(Collected data)

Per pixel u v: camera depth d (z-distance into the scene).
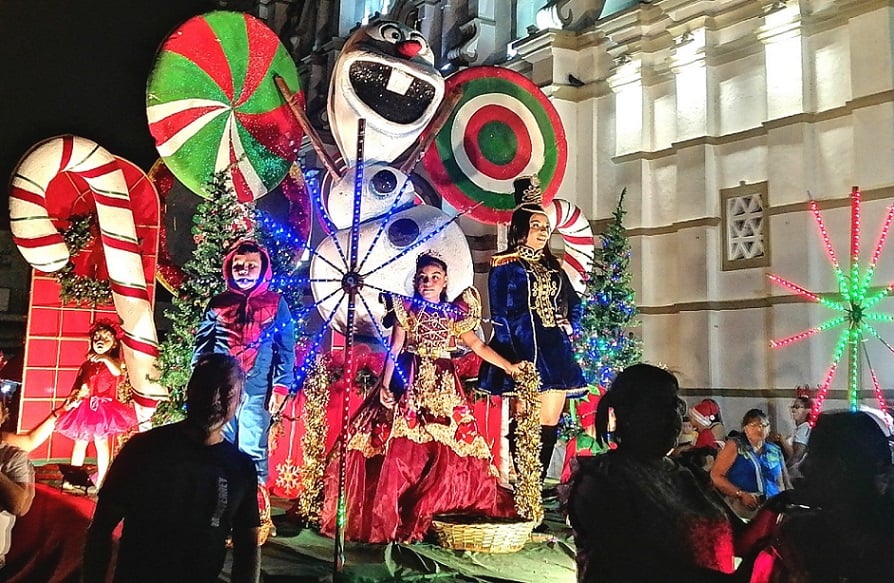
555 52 13.62
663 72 12.34
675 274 11.95
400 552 5.80
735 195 11.27
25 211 7.37
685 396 11.48
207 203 7.58
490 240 14.37
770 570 3.01
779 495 3.20
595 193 13.13
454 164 8.53
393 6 19.39
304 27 23.64
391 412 6.41
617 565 2.84
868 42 9.85
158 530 3.13
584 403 9.04
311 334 8.20
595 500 2.93
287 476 7.88
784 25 10.64
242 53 7.37
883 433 2.92
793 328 10.35
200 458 3.24
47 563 5.98
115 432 7.72
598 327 9.45
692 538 2.83
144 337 7.38
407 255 7.93
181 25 7.08
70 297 9.12
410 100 8.07
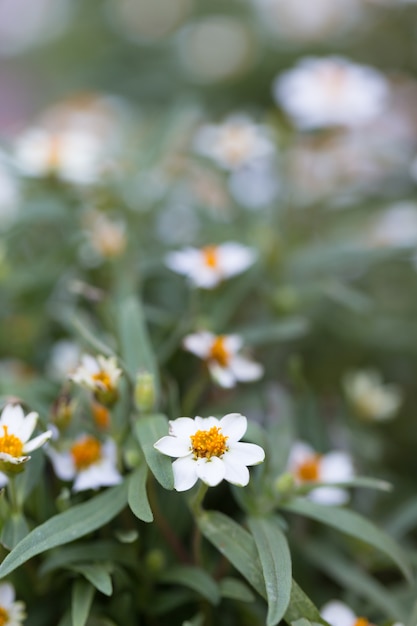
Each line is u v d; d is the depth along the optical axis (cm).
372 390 53
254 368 46
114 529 43
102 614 42
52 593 42
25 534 40
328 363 59
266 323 54
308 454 47
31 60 111
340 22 87
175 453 38
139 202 59
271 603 37
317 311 58
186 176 65
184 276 55
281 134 64
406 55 85
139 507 38
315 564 46
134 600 43
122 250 54
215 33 93
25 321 54
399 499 51
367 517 49
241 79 90
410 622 40
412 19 83
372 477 51
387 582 49
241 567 39
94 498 40
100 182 57
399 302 62
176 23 101
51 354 54
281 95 62
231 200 61
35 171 56
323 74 62
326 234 64
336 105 60
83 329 43
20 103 107
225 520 40
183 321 50
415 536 51
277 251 56
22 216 54
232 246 52
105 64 96
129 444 42
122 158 62
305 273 57
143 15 101
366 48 86
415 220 62
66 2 113
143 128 72
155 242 58
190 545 44
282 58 89
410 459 56
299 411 49
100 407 43
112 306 50
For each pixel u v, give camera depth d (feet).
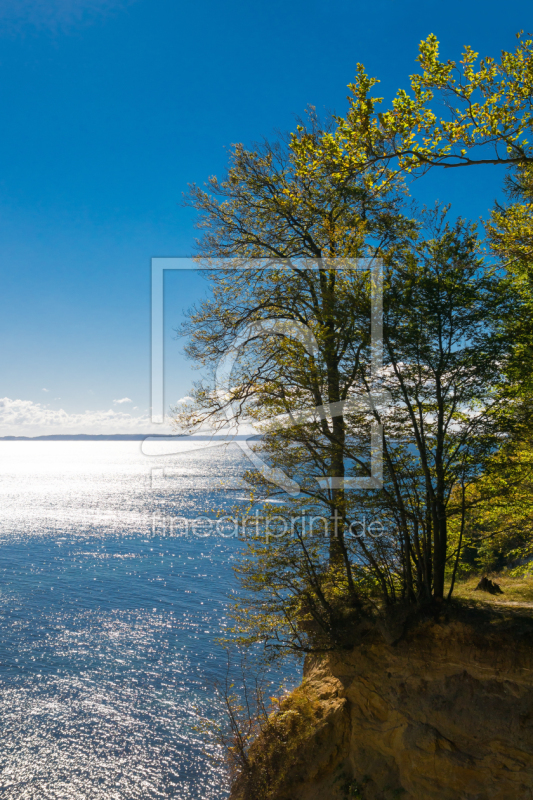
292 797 42.91
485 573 63.31
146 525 331.57
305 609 47.01
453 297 40.09
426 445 41.37
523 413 39.81
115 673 132.57
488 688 35.42
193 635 152.46
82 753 102.83
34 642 152.87
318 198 54.65
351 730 42.86
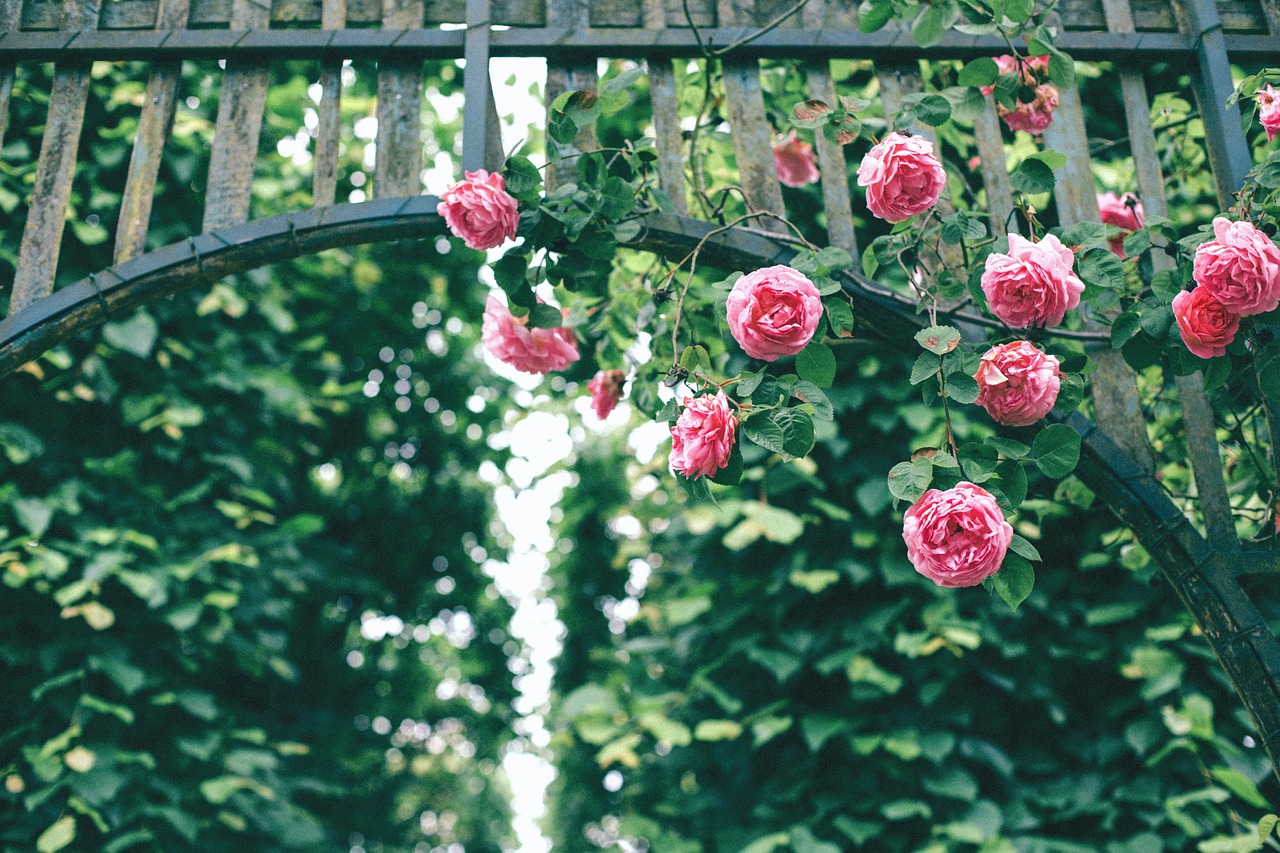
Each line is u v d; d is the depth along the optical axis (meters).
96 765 3.24
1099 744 2.95
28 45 1.90
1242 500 2.26
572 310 2.45
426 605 6.87
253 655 3.99
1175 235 1.71
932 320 1.64
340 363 5.12
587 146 1.92
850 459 3.25
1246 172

Work item: From the data above, return exactly the lines from the one with "598 327 9.45" up to and including the one with "488 688 35.42". Pictures do not go in the copy.

Result:
598 327 9.45
692 538 2.83
144 337 7.38
407 255 7.93
181 25 7.08
70 297 9.12
410 100 8.07
Each line is u v d; d is the depth along the optical axis (cm).
372 390 53
254 368 46
114 529 43
102 614 42
52 593 42
25 534 40
328 363 59
266 323 54
308 454 47
31 60 111
340 22 87
175 453 38
139 202 59
271 603 37
317 311 58
186 176 65
184 276 55
281 134 64
406 55 85
139 507 38
315 564 46
134 600 43
122 250 54
215 33 93
25 321 54
399 499 51
367 517 49
241 79 90
410 622 40
412 19 83
372 477 51
387 582 49
241 567 39
94 498 40
100 182 57
399 302 62
176 23 101
51 354 54
281 95 62
231 200 61
35 171 56
323 74 62
326 234 64
336 105 60
83 329 43
20 103 107
225 520 40
183 321 50
415 536 51
277 251 56
22 216 54
232 246 52
105 64 96
129 444 42
122 158 62
305 273 57
143 15 101
366 48 86
415 220 62
66 2 113
143 128 72
155 242 58
190 545 44
282 58 89
410 459 56
299 411 49
100 407 43
112 306 50
For each pixel u v, give camera depth d (feet).
292 797 42.91
485 573 63.31
146 525 331.57
305 609 47.01
453 297 40.09
426 445 41.37
523 413 39.81
115 673 132.57
488 688 35.42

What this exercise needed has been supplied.